Create an account and copy your API key from the ScrapeGraph Dashboard.
Endpoint:
https://mcp.scrapegraphai.com/mcp
Follow the instructions below:

Cursor (HTTP MCP)

Add this to your Cursor MCP settings (~/.cursor/mcp.json):
{
  "mcpServers": {
    "scrapegraph-mcp": {
      "url": "https://mcp.scrapegraphai.com/mcp",
      "headers": {
        "X-API-Key": "YOUR_API_KEY"
      }
    }
  }
}

Claude Desktop (via mcp-remote)

Claude Desktop connects to HTTP MCP via a lightweight proxy. Add the following to ~/Library/Application Support/Claude/claude_desktop_config.json on macOS (adjust path on Windows):
{
  "mcpServers": {
    "scrapegraph-mcp": {
      "command": "npx",
      "args": [
        "mcp-remote@0.1.25",
        "https://mcp.scrapegraphai.com/mcp",
        "--header",
        "X-API-Key:YOUR_API_KEY"
      ]
    }
  }
}

Smithery (optional)

npx -y @smithery/cli install @ScrapeGraphAI/scrapegraph-mcp --client claude

Local Usage (Python)

Prefer running locally?

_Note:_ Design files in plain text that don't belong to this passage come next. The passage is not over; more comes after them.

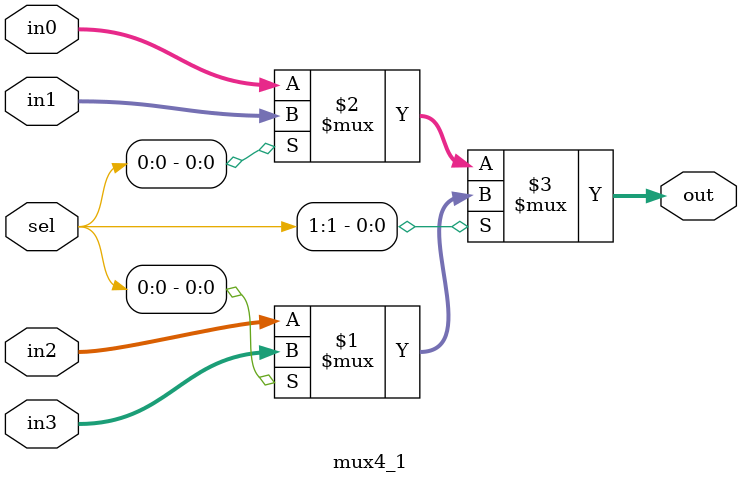
<source format=v>
module mux4_1

	#(parameter DEPTH = 32)
	
	(
		input			[DEPTH-1:0]			in0,
		input			[DEPTH-1:0]			in1,
		input			[DEPTH-1:0]			in2,
		input			[DEPTH-1:0]			in3,
		input			[1:0]					sel,
		output		[DEPTH-1:0]			out
	);
	
	assign out = sel[1] ? (sel[0] ? in3 : in2) : (sel[0] ? in1: in0);

	
endmodule
</source>
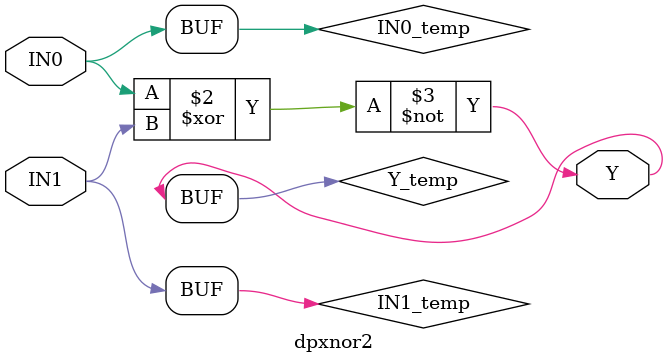
<source format=v>
module dpxnor2(IN0,IN1,Y);
  parameter BIT = 0;
  parameter COLINST = "0";
  parameter GROUP = "dpath1";
  parameter
        d_IN0_r = 0,
        d_IN0_f = 0,
        d_IN1_r = 0,
        d_IN1_f = 0,
        d_Y_r = 1,
        d_Y_f = 1;
  input  IN0;
  input  IN1;
  output  Y;
  wire  IN0_temp;
  wire  IN1_temp;
  reg  Y_temp;
  assign #(d_IN0_r,d_IN0_f) IN0_temp = IN0;
  assign #(d_IN1_r,d_IN1_f) IN1_temp = IN1;
  assign #(d_Y_r,d_Y_f) Y = Y_temp;
  always
    @(IN0_temp or IN1_temp)
      Y_temp = ( ~ (IN0_temp ^ IN1_temp));
endmodule

</source>
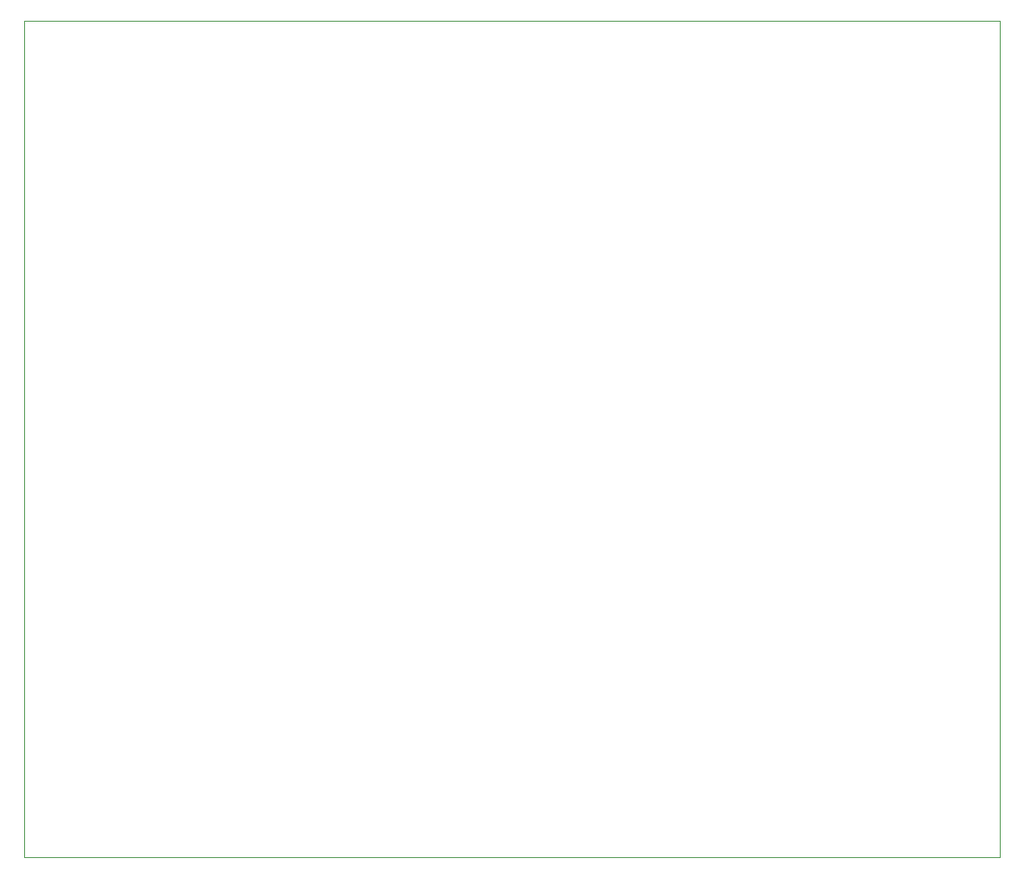
<source format=gko>
G75*
G70*
%OFA0B0*%
%FSLAX24Y24*%
%IPPOS*%
%LPD*%
%AMOC8*
5,1,8,0,0,1.08239X$1,22.5*
%
%ADD10C,0.0000*%
D10*
X000120Y000226D02*
X000120Y033690D01*
X039097Y033690D01*
X039097Y000226D01*
X000120Y000226D01*
M02*

</source>
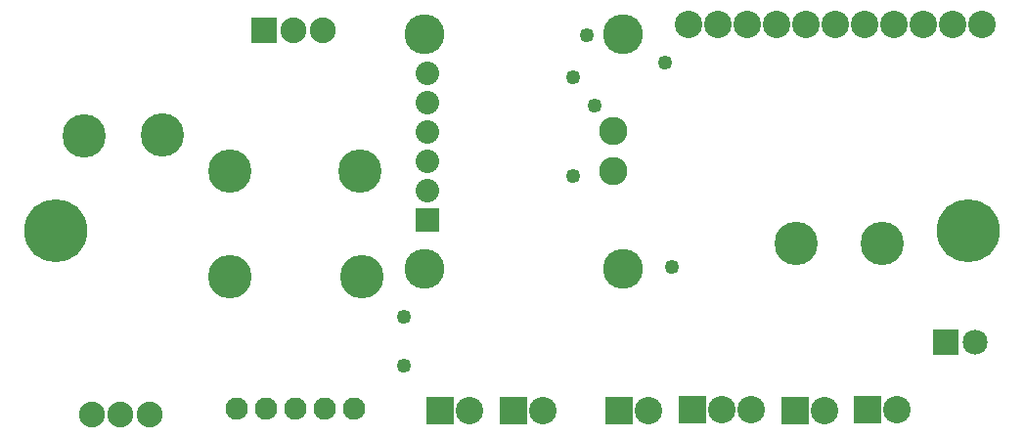
<source format=gts>
G04 MADE WITH FRITZING*
G04 WWW.FRITZING.ORG*
G04 DOUBLE SIDED*
G04 HOLES PLATED*
G04 CONTOUR ON CENTER OF CONTOUR VECTOR*
%FSLAX26Y26*%
%MOIN*%
%ADD10C,0.049370*%
%ADD11C,0.135984*%
%ADD12C,0.096000*%
%ADD13C,0.080000*%
%ADD14C,0.108425*%
%ADD15C,0.093307*%
%ADD16C,0.148425*%
%ADD17C,0.076000*%
%ADD18C,0.088000*%
%ADD19C,0.085000*%
%ADD20C,0.147795*%
%ADD21C,0.214725*%
%ADD22R,0.080000X0.080000*%
%ADD23R,0.093307X0.093307*%
%ADD24R,0.088000X0.088000*%
%ADD25R,0.085000X0.085000*%
G04 MASK1*
%FSLAX26Y26*%
%MOIN*%
D10*
X1404010Y314790D03*
X2052010Y1202800D03*
X2316010Y650800D03*
X2292010Y1346800D03*
X1404010Y482800D03*
X2028010Y1442800D03*
X1980010Y962800D03*
X1980010Y1298800D03*
D11*
X2149220Y1444979D03*
D12*
X2117730Y978050D03*
X2117730Y1115846D03*
D13*
X1483630Y809979D03*
D11*
X1473630Y644979D03*
D13*
X1483630Y909979D03*
X1483630Y1009979D03*
X1483630Y1109979D03*
X1483630Y1209979D03*
X1483630Y1309979D03*
D11*
X1473630Y1444979D03*
X2149220Y644979D03*
X2149220Y1444979D03*
D12*
X2117730Y978050D03*
X2117730Y1115846D03*
D13*
X1483630Y809979D03*
D11*
X1473630Y644979D03*
D13*
X1483630Y909979D03*
X1483630Y1009979D03*
X1483630Y1109979D03*
X1483630Y1209979D03*
X1483630Y1309979D03*
D11*
X1473630Y1444979D03*
X2149220Y644979D03*
D14*
X808873Y616381D03*
X1257500Y617515D03*
X1472830Y644164D03*
X2149850Y644694D03*
X1473430Y1445322D03*
X2149240Y1445446D03*
D15*
X2372750Y1479781D03*
X2472750Y1479781D03*
X2572750Y1479781D03*
X2672750Y1479781D03*
X2772750Y1479781D03*
X2872750Y1479781D03*
X2972750Y1479781D03*
X3072750Y1479781D03*
X3172750Y1479781D03*
X3272750Y1479781D03*
X3372750Y1479781D03*
X2372750Y1479781D03*
X2472750Y1479781D03*
X2572750Y1479781D03*
X2672750Y1479781D03*
X2772750Y1479781D03*
X2872750Y1479781D03*
X2972750Y1479781D03*
X3072750Y1479781D03*
X3172750Y1479781D03*
X3272750Y1479781D03*
X3372750Y1479781D03*
X2135440Y162400D03*
X2235440Y162400D03*
X2135440Y162400D03*
X2235440Y162400D03*
X2385100Y163350D03*
X2485100Y163350D03*
X2585100Y163350D03*
X2385100Y163350D03*
X2485100Y163350D03*
X2585100Y163350D03*
X2737160Y161270D03*
X2837160Y161270D03*
X2737160Y161270D03*
X2837160Y161270D03*
X1527900Y160400D03*
X1627900Y160400D03*
X1527900Y160400D03*
X1627900Y160400D03*
X2982150Y163320D03*
X3082150Y163320D03*
X2982150Y163320D03*
X3082150Y163320D03*
X1777800Y160570D03*
X1877800Y160570D03*
X1777800Y160570D03*
X1877800Y160570D03*
D16*
X808434Y617797D03*
D17*
X833434Y167800D03*
X933434Y167800D03*
X1033430Y167800D03*
X1133430Y167800D03*
D16*
X1258430Y617797D03*
D17*
X1233430Y167800D03*
D18*
X338270Y147720D03*
X437955Y147720D03*
X537955Y147720D03*
X1125230Y1458031D03*
X1024820Y1458031D03*
X924819Y1458031D03*
D19*
X3251010Y394840D03*
X3351010Y394840D03*
X3251010Y394840D03*
X3351010Y394840D03*
D20*
X1254470Y978144D03*
X580032Y1100704D03*
D21*
X216978Y774863D03*
X3327210Y774863D03*
D20*
X810525Y976696D03*
X3034420Y730453D03*
X313859Y1099256D03*
X2739430Y730459D03*
D22*
X1483633Y809978D03*
X1483633Y809978D03*
D23*
X2135444Y162396D03*
X2135444Y162396D03*
X2385104Y163346D03*
X2385104Y163346D03*
X2737164Y161266D03*
X2737164Y161266D03*
X1527904Y160396D03*
X1527904Y160396D03*
X2982154Y163316D03*
X2982154Y163316D03*
X1777804Y160566D03*
X1777804Y160566D03*
D24*
X924820Y1458474D03*
D25*
X3251010Y394840D03*
X3251010Y394840D03*
G04 End of Mask1*
M02*
</source>
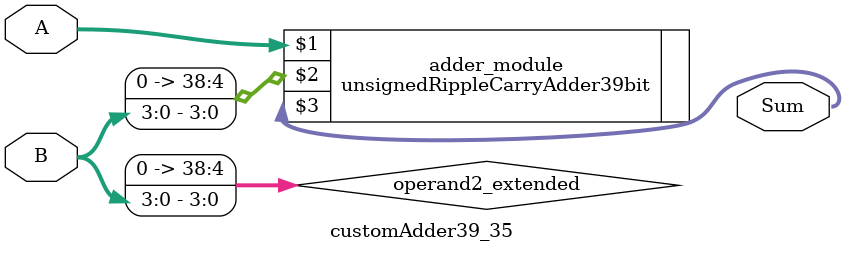
<source format=v>
module customAdder39_35(
                        input [38 : 0] A,
                        input [3 : 0] B,
                        
                        output [39 : 0] Sum
                );

        wire [38 : 0] operand2_extended;
        
        assign operand2_extended =  {35'b0, B};
        
        unsignedRippleCarryAdder39bit adder_module(
            A,
            operand2_extended,
            Sum
        );
        
        endmodule
        
</source>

Install and wire the server via stdio.

Install

pip install -e .
# or
uv pip install -e .
Set your key:
# macOS/Linux
export SGAI_API_KEY=your-api-key-here
# Windows (PowerShell)
$env:SGAI_API_KEY="your-api-key-here"

Run the server

scrapegraph-mcp
# or
python -m scrapegraph_mcp.server


Available Tools

The server exposes 8 enterprise‑ready tools:

1. markdownify

Convert a webpage to clean markdown.
markdownify(website_url: str)

2. smartscraper

AI‑powered extraction with optional infinite scrolls.
smartscraper(
  user_prompt: str,
  website_url: str,
  number_of_scrolls: int | None = None
)

3. searchscraper

Search the web and extract structured results.
searchscraper(
  user_prompt: str,
  num_results: int | None = None,
  number_of_scrolls: int | None = None
)

4. scrape

Fetch raw HTML from a URL.
scrape(website_url: str)

5. sitemap

Discover a site’s URLs and structure.
sitemap(website_url: str)

6. smartcrawler_initiate

Start an async multi‑page crawl (AI or markdown mode).
smartcrawler_initiate(
  url: str,
  prompt: str | None = None,
  extraction_mode: str = "ai",
  depth: int | None = None,
  max_pages: int | None = None,
  same_domain_only: bool | None = None
)

7. smartcrawler_fetch_results

Poll results using the returned request_id.
smartcrawler_fetch_results(request_id: str)

8. agentic_scrapper

Agentic, multi‑step workflows with optional schema and session persistence.
agentic_scrapper(
  url: str,
  user_prompt: str | None = None,
  output_schema: dict | None = None,
  steps: list | None = None,
  ai_extraction: bool | None = None,
  persistent_session: bool | None = None,
  timeout_seconds: float | None = None
)

Troubleshooting

  • Verify your key is present in config (X-API-Key for remote, SGAI_API_KEY for local).
  • Claude Desktop logs:
    • macOS: ~/Library/Logs/Claude/
    • Windows: %APPDATA%\\Claude\\Logs\\
  • If a long crawl is “still running”, keep polling smartcrawler_fetch_results.

License

MIT License – see LICENSE file for details.